4.1 Downregulated miRNAs on stored PC bags
L223: Misleading heading, as above
L279: Title has been rewritten: Platelets Concentrate increased expression profiles of miRNA under severe stress
4.2 Increased miRNA expression during storage
Table 1, L180: Several places with non-english text
Page 8
Table 1: All modifications and corrections suggested by the reviewers were made. These new changes are marked and explained in the text.
L234: "Individuals with SHS have a relative shortening of telomeres that can lead to early platelet aging" Is the causal relationship between telomere length and platelet aging evident? Otherwise it should be stated as an association.
L298-L299: Paragraph has been rewritten.
Individuals with SHS have a relative shortening of telomeres that may be associated with early platelet aging [64].
The title declares that we are about to learn to use microRNAs as a quality tool.

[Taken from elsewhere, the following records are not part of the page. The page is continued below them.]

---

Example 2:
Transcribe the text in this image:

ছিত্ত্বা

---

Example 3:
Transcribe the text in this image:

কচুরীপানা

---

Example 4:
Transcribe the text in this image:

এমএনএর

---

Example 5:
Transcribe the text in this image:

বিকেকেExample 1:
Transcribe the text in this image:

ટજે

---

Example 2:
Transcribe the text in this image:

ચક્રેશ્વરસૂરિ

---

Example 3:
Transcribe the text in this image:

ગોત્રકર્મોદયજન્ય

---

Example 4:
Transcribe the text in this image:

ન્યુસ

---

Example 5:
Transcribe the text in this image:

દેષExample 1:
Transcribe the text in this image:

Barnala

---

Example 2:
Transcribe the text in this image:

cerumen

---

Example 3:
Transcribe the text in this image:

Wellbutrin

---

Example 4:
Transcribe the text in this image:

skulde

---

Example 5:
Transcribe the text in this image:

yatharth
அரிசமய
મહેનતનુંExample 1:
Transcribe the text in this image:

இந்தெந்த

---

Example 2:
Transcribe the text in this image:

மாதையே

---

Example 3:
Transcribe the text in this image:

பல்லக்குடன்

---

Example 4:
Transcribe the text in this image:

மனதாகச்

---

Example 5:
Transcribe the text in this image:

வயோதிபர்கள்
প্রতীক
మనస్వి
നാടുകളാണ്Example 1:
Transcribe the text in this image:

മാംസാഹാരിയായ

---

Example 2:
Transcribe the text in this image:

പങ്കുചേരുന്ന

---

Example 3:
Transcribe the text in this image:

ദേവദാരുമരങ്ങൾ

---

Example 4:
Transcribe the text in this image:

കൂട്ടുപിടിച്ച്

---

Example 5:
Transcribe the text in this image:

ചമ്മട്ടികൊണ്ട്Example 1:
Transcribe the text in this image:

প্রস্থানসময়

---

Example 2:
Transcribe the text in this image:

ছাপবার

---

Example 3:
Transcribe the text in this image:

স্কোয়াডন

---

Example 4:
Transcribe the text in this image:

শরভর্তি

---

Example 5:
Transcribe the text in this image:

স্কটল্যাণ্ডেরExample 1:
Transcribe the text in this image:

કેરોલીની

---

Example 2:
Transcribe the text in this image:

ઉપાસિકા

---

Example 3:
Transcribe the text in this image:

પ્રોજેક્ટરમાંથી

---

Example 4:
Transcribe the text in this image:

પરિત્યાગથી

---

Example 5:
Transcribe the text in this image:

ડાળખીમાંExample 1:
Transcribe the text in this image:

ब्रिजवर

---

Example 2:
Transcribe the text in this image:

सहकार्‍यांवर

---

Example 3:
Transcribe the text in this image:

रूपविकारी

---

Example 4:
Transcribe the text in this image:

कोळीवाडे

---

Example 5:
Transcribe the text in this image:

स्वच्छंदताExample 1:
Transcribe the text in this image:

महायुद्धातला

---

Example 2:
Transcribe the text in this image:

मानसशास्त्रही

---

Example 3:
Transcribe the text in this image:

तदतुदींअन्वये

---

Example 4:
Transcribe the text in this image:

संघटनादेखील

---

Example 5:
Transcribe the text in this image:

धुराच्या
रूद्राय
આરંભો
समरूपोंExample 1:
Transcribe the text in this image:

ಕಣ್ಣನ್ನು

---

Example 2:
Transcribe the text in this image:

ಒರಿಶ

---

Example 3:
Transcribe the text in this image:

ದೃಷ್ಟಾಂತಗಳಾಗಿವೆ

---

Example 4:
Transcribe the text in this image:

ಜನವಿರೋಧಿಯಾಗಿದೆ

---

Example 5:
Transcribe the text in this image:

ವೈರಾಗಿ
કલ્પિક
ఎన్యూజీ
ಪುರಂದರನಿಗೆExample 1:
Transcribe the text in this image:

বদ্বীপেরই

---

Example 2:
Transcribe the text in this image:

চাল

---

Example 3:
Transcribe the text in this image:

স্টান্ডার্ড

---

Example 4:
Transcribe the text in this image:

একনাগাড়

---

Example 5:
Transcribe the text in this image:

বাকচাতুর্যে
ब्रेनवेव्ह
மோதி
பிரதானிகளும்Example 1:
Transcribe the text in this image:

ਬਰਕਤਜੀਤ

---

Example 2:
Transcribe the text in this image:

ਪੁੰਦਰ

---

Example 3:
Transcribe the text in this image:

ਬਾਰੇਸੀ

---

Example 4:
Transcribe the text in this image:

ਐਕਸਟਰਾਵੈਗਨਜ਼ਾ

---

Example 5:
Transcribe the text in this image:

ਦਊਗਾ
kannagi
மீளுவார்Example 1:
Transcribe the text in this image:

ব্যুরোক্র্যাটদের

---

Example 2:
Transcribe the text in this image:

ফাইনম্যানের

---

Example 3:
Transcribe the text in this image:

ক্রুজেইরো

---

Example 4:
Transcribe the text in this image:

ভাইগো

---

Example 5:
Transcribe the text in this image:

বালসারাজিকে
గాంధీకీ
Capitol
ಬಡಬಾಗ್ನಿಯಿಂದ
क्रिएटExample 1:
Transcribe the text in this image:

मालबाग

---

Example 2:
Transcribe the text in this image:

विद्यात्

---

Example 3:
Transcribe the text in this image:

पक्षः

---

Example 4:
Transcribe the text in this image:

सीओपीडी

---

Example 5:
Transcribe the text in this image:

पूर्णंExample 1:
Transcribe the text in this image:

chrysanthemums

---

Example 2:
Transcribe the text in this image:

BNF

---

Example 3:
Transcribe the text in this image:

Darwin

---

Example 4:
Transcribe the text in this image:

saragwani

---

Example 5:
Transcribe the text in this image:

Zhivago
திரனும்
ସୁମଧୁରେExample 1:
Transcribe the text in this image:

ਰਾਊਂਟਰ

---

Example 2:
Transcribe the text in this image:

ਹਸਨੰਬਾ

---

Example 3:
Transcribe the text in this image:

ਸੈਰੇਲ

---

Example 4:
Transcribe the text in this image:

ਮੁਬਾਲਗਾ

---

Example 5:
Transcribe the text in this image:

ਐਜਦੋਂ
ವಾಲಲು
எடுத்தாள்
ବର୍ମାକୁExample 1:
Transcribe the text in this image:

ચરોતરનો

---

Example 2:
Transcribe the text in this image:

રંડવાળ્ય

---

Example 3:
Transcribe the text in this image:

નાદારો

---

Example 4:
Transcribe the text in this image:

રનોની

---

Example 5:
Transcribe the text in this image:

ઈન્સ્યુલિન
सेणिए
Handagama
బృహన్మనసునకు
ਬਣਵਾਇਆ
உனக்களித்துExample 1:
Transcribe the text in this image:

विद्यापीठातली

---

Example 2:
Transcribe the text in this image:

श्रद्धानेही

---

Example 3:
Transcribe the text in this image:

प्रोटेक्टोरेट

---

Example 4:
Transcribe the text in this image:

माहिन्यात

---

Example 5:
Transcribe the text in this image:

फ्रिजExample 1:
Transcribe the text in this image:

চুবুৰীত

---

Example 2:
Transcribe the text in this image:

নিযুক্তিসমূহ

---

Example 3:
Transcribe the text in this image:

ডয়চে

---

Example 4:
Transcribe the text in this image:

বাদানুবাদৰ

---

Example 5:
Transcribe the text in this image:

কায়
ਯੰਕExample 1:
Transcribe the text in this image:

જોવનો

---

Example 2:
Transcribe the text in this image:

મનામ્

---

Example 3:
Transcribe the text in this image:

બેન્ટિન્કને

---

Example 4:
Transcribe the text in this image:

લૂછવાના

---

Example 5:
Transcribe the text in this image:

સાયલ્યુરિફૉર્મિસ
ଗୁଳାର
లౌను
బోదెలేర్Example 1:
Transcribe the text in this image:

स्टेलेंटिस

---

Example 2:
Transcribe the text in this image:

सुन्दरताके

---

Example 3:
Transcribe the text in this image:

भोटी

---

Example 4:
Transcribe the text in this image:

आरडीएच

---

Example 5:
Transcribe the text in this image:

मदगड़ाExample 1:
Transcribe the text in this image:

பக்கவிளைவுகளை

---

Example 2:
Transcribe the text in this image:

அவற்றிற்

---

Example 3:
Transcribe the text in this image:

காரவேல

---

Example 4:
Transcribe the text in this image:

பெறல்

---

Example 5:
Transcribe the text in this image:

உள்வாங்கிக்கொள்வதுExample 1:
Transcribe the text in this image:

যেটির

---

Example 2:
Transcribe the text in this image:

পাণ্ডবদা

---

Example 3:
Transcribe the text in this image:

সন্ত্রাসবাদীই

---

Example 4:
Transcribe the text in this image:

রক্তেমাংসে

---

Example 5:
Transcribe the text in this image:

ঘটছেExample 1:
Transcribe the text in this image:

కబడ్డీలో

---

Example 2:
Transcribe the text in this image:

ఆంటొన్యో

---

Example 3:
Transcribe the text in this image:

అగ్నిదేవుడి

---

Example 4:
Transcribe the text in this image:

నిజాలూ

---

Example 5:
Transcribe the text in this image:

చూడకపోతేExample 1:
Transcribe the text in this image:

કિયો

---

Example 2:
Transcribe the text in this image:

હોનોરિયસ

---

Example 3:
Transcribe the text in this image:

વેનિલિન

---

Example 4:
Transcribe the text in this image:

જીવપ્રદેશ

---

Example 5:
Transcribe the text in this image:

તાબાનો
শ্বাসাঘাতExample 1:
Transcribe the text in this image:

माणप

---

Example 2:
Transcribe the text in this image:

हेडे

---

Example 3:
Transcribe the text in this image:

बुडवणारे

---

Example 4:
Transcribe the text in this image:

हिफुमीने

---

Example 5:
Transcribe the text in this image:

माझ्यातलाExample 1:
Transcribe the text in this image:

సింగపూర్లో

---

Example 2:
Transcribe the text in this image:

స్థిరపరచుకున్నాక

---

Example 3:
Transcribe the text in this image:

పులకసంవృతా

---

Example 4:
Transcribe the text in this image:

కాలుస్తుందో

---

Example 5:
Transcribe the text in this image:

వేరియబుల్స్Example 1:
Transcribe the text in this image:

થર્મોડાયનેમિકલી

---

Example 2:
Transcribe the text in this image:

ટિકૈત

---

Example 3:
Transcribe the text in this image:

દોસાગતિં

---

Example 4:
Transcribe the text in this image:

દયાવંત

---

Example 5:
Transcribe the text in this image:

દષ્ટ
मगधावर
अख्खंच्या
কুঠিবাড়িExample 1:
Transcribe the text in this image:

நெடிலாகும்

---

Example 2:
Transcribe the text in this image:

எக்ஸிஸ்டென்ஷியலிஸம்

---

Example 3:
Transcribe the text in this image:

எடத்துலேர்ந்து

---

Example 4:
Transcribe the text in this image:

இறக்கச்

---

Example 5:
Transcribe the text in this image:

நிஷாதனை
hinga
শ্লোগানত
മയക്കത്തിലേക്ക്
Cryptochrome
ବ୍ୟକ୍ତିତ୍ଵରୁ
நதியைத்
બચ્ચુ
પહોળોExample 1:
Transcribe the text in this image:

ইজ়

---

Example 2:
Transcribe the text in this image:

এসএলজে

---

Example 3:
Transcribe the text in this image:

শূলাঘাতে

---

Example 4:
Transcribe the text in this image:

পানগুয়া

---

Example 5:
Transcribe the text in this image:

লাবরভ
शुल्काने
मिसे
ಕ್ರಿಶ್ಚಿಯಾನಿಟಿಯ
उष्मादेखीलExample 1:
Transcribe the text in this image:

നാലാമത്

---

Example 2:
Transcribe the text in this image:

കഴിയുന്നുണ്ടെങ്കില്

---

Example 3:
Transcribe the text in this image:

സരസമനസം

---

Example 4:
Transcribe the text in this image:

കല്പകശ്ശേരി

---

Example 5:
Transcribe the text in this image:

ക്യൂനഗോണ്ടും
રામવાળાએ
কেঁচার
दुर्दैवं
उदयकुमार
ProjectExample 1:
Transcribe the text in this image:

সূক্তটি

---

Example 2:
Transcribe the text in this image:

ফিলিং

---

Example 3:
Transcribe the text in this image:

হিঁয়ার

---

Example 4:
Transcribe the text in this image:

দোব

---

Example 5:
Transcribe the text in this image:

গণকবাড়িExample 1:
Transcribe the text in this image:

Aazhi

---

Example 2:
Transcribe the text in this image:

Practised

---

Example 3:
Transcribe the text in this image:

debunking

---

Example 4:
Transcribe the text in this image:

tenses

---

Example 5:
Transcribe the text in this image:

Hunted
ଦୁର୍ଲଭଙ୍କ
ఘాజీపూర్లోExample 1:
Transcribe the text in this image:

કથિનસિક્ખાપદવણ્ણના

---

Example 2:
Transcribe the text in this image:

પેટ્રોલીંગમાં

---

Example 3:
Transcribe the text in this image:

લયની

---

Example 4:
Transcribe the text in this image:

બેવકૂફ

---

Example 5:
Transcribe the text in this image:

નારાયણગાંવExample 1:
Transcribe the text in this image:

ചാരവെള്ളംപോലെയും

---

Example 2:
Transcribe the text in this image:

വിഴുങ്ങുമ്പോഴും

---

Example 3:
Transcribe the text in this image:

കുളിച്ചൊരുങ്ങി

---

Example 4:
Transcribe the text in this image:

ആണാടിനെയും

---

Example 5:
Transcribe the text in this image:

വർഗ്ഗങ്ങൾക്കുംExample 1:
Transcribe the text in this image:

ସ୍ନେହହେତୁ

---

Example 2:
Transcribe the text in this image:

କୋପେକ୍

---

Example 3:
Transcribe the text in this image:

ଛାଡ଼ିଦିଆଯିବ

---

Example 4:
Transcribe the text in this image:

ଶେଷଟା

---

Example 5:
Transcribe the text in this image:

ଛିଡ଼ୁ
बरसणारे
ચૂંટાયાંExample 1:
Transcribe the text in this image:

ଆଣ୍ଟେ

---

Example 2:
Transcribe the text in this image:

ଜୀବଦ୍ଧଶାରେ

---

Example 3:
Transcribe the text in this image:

However, the review offers no suggestions on how to use microRNA's as a quality tool. The paper should include this, and also describe some perspectives on how such a quality step could be implemented in the laboratory.
Some sentences did not give much meaning, please rephrase:
L373: New inserted paragraph offers suggestions on how to use microRNA as a quality tool. The document included this paragraph describing the two "methods for analyzing the quality of platelet concentrates stored in a blood bank." And perspectives on how this methodology can be implemented in the laboratory.
4.3 Analytical methods for quality assessment of platelet concentrates stored in blood banks
Round 2
Reviewer 1 Report
Authors have made the necessary changes and significantly improved the paper. I am happy with the revised version of the manuscript.